One last thought from the book on business blogging that I’ve mentioned before, Naked Conversations. From authors Robert Scoble and Shel Israel, thoughts on whether blogging is a revolutionary phenomenon for businesses:
“If we were to have met you in 1994 and told you that some young developers at Netscape were finishing up a ‘browser’ that would let you read Internet pages and get to these pages by just clicking on a link, and it would change world information sharing, you might have just stared at us blankly before returning to your regularly scheduled program. Your life was just fine without the World Wide Web. What possible change could it mean to you? We would speculate that revolutionary change usually just creeps in on you. We doubt that the first stagecoach driver who watched a locomotive speed past him realized that this would doom his chosen vocation. Or the monks with quills realized the full implications of the Gutenberg press. No one even noted the name of the guy who developed the wheel. He or she probably just invented it out of necessity.

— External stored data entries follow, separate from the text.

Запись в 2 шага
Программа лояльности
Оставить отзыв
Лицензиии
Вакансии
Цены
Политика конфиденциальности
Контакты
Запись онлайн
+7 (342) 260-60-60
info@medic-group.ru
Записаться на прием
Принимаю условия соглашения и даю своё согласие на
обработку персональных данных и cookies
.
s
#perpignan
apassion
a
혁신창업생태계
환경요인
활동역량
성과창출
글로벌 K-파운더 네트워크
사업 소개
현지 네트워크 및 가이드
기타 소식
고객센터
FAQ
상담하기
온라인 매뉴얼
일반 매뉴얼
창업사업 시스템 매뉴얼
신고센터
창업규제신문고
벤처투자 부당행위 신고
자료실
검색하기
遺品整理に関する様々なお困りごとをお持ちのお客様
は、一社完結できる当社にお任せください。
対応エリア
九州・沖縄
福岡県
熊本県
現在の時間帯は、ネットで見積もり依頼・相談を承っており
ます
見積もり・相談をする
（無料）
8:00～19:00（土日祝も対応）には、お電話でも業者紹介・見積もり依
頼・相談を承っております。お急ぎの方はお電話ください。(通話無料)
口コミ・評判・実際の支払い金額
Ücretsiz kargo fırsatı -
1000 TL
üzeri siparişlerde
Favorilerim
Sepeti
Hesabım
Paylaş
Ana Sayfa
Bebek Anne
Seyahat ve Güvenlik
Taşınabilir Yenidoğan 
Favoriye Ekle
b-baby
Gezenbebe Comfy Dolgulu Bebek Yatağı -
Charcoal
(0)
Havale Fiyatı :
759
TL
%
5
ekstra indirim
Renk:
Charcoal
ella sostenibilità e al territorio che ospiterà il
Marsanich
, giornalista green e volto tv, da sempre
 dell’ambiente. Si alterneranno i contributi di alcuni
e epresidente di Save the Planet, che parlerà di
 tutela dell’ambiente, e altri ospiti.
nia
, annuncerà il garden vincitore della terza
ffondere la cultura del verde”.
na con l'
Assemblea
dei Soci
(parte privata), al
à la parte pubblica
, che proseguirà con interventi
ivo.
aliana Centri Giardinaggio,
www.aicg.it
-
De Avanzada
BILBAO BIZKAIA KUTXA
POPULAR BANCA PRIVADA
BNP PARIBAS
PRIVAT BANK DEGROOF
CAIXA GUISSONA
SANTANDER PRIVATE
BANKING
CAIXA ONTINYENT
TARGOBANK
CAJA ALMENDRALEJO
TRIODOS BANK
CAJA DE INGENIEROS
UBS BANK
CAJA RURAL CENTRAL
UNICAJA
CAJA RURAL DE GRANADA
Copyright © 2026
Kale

“We believe the chain of small incidents that caused blogging has revolutionary implications to businesses, in marketing, customer support, internal communications, investor relations, product development, and even R&D…The genie is out of the bottle, and there is no going back.
“Businesses of all sizes will be wise to pay heed. Revolutions may be hard to predict, but ignoring them often has unfortunate consequences…In business, numbers speak. They indicate blogging is no fad, and its relevance to business cannot logically continue to be denied.”